Organizers estimate that perhaps 45 to 55 Iraq veterans, and some from Afghanistan, will testify to such "terrible things" at Winter Soldier. Liam Madden, 23, a Marine veteran of Iraq who's now a student at Northeastern University, came up with the idea for a second Winter Soldier in late 2006 with his fellow IVAW members Aaron Hughes in Chicago and Fernando Braga in New York. "The people I've talked to who are testifying are going to talk about their experiences in Iraq, how they're put in positions to harm the people of Iraq and harm the image of America because of the position they're put in, and the complete injustice involved in that," Madden said. "Other people will talk about how a run-of-the-mill day in Iraq is. It adds up to a checkpoint here, a house raid there, a house raid there, a house raid there, to a population of Iraqis who can't tolerate you any longer."

They're all too aware of how the first Winter Soldier hearings turned ugly.
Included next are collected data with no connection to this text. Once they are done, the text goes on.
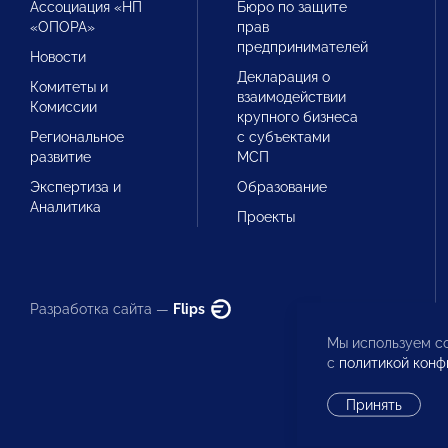
Ассоциация «НП
Бюро по защите
«ОПОРА»
прав
предпринимателей
Новости
Декларация о
Комитеты и
взаимодействии
Комиссии
крупного бизнеса
Региональное
с субъектами
развитие
МСП
Экспертиза и
Образование
Аналитика
Проекты
Разработка сайта —
Flips
Мы используем co
с
политикой конф
Принять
Yet the organizers of Winter Soldier will consider the event a failure if it appears to blame soldiers and Marines for the war. "Imagine you're out on a convoy and you get hit by an IED," Millard said. "And the SOP [Standard Operating Procedure] is you fire in that direction of that fire that came in. That's indiscriminate. Civilians get killed in that. It's not the soldier's fault. It's not the civilian's fault. It's the occupation's fault." Millard, a recently-discharged Army National Guardsman from upstate New York, served in Iraq as a general's assistant in Tikrit from October 2004 to October 2005. His job involved briefing senior officers on daily violent incidents and it led Millard to renounce the war as beneath the dignity of his comrades. "The common U.S. soldier is not a bloodthirsty animal," he said. "The problem is the occupation of Iraq itself."